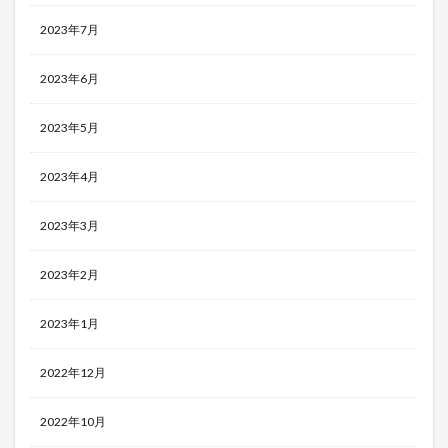
2023年7月
2023年6月
2023年5月
2023年4月
2023年3月
2023年2月
2023年1月
2022年12月
2022年10月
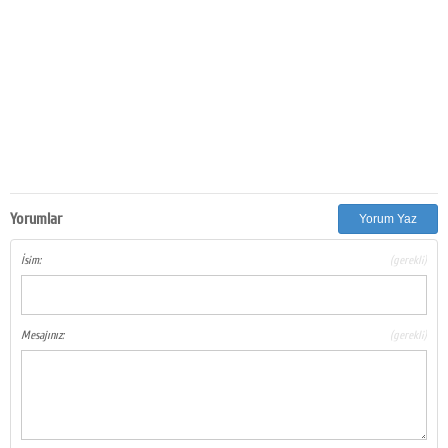
Yorumlar
Yorum Yaz
İsim:
(gerekli)
Mesajınız:
(gerekli)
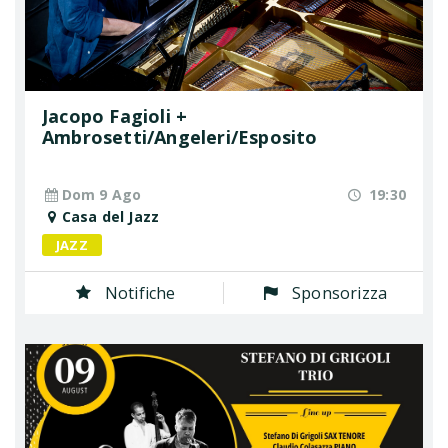
Jacopo Fagioli +
Ambrosetti/Angeleri/Esposito
Dom 9 Ago
19:30
Casa del Jazz
JAZZ
Notifiche
Sponsorizza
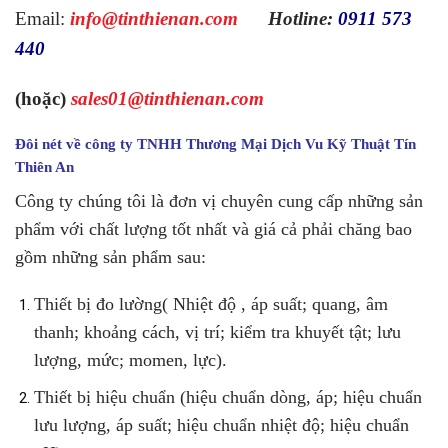
Email:
info@tinthienan.com
Hotline:
0911 573
440
(hoặc)
sales01@tinthienan.com
Đôi nét về
công ty TNHH Thương Mại Dịch Vu Kỹ Thuật Tín
Thiên An
Công ty chúng tôi là đơn vị chuyên cung cấp những sản
phẩm với chất lượng tốt nhất và giá cả phải chăng bao
gồm những sản phẩm sau:
Thiết bị đo lường( Nhiệt độ , áp suất; quang, âm
thanh; khoảng cách, vị trí; kiểm tra khuyết tật; lưu
lượng, mức; momen, lực).
Thiết bị hiệu chuẩn (hiệu chuẩn dòng, áp; hiệu chuẩn
lưu lượng, áp suất; hiệu chuẩn nhiệt độ; hiệu chuẩn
◆ ◆ ◆ ◆ ◆
### Action item
Lines from the one holding "Thiết bị hiệu" through the last line of the material are to be repeated exactly; no other lines belong in the answer.

### Exercise result
Thiết bị hiệu chuẩn (hiệu chuẩn dòng, áp; hiệu chuẩn
lưu lượng, áp suất; hiệu chuẩn nhiệt độ; hiệu chuẩn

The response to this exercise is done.